Gigantism and acromegaly can be diagnosed through the following procedures:

  1. Blood tests confirm the diagnosis of both conditions when they show high levels of the growth hormone and insulin-like growth factor 1 (IGF-1).
  2. Oral glucose tolerance test is performed by giving the patient a glucose drink to suppress the growth hormone levels and show that normal suppression doesn’t occur.
  3. MRI or CT Scan is done to detect abnormal growths in the pituitary gland. MRI can show images of pituitary adenomas while CT scan can show ovarian, pancreatic, and adrenal tumors secreting growth hormones.
  4. Radiography is done to demonstrate skeletal manifestations of the excess GH or IGF-1


There is no single procedure that can achieve control over an excess of the growth hormone. Doctors usually recommend a combination of these treatments to cure gigantism and acromegaly:

  • Surgery

Transsphenoidal surgery is regarded as the first line of treatment to remove a pituitary tumor if it is the one causing the excessive growth. This reduces the size of the tumor and the production of the growth hormone without causing a deficiency of other pituitary hormones.
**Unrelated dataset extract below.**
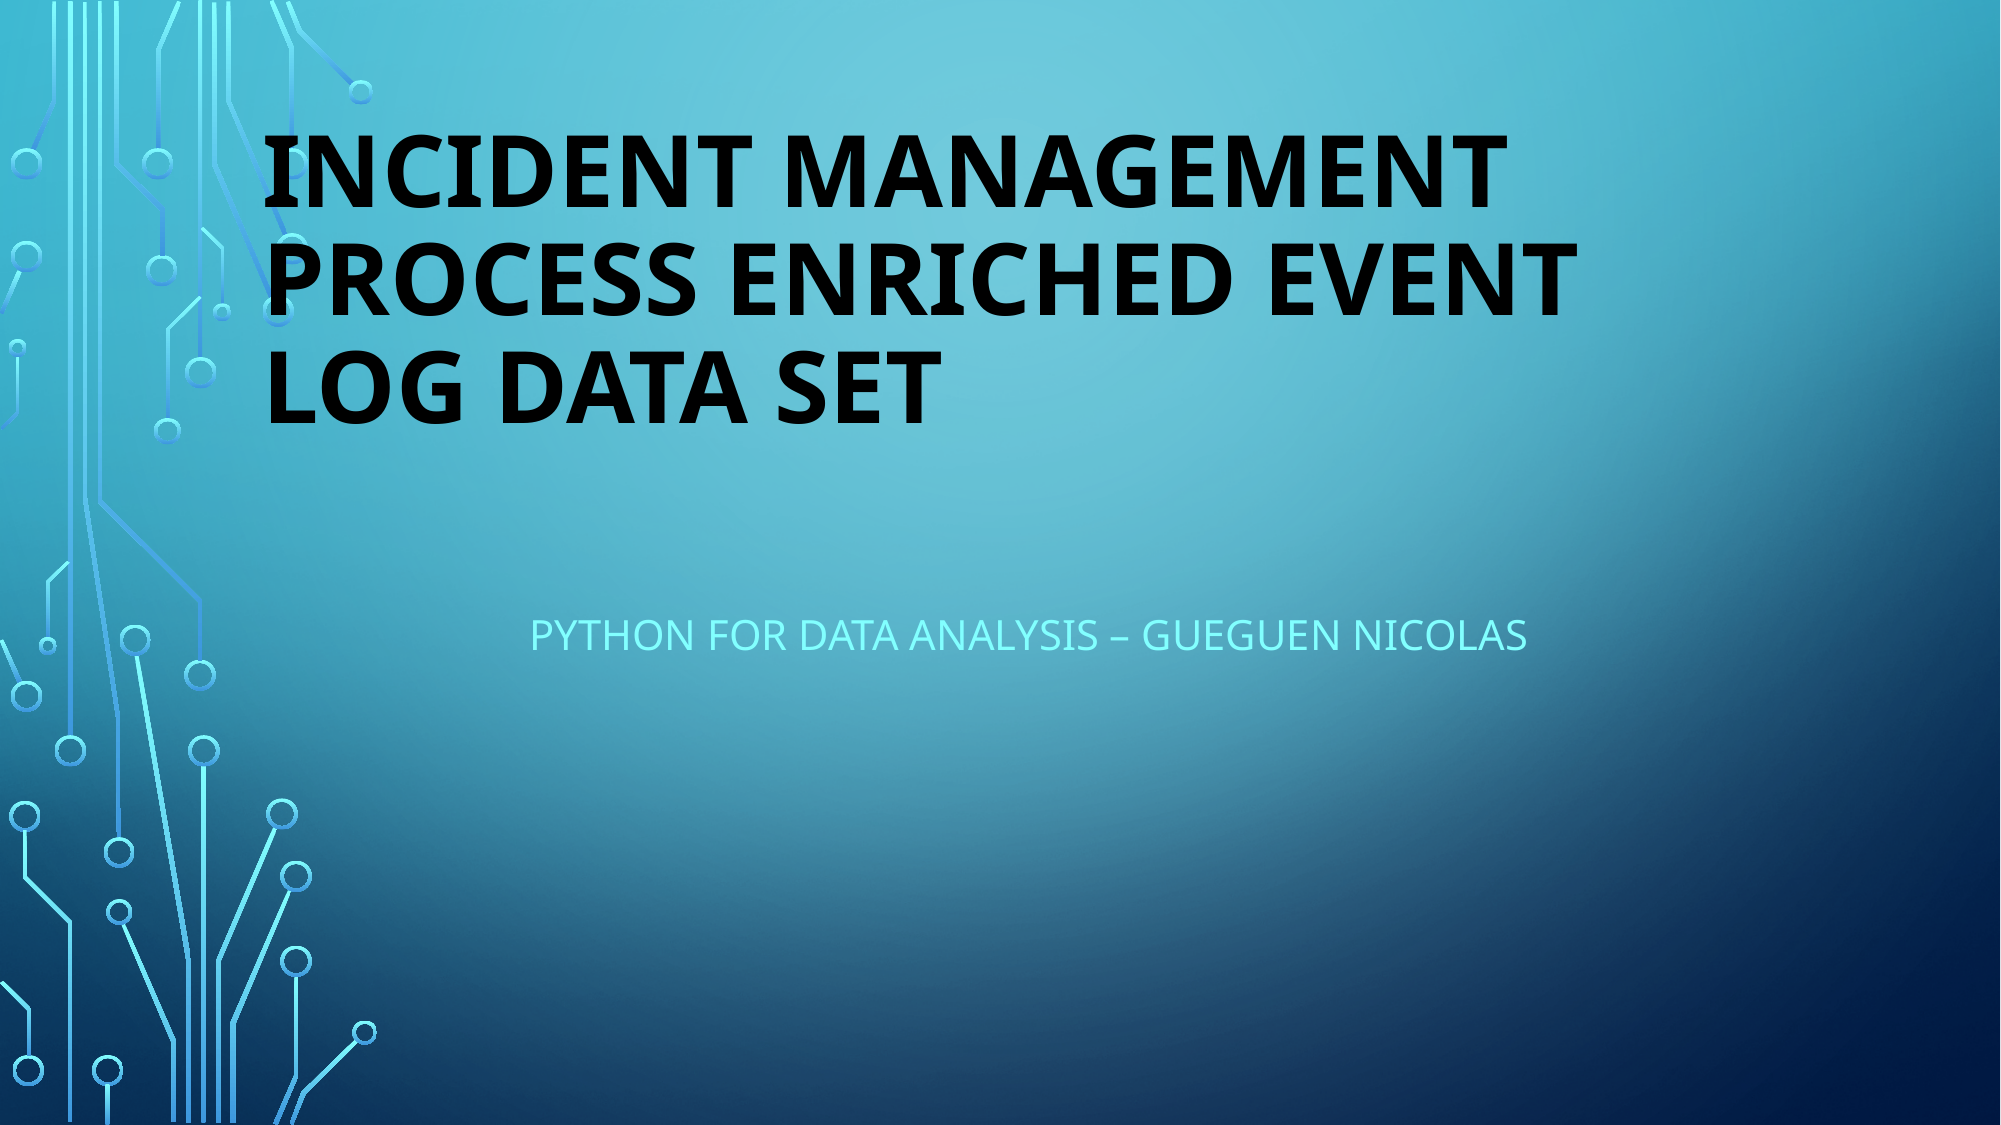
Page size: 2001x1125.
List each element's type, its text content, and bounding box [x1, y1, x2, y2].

If surgery alone is not enough to cure the condition because the tumor is already large by the time it is found, radiation therapy is used as a follow-up treatment especially when a substantial amount of tumor remains and hypersecretion of growth hormone still can’t be controlled after surgery.

  • Radiation therapy

This treatment uses supervoltage irradiation but it may take several years for the growth hormone levels to drop and go back to normal and it may affect normal tissues and cause deficiencies in other pituitary hormones. Stereotactic radiosurgery speeds up the results and spares the normal pituitary tissue. Heavy particle radiation which is only available in a few centers, permits the delivery of larger doses of radiation to the pituitary but poses a higher risk of hypothalamic and cranial nerve damage.

  • Drugs

Medications can be taken to reduce growth hormone levels, prevent growth in stature, and block the effects of growth hormone:

  1. Somatostatin analogs such as octreotide and lanreotide suppress growth hormone secretion effectively.
  2. Dopamine-receptor agonists like cabergoline and bromocriptine mesylate are used as additional treatments to reduce the release of growth hormone but are less effective.
  3. Pegvisomant is a growth hormone receptor blocker that reduces or blocks the effects of growth hormone and lowers IGF-1 levels.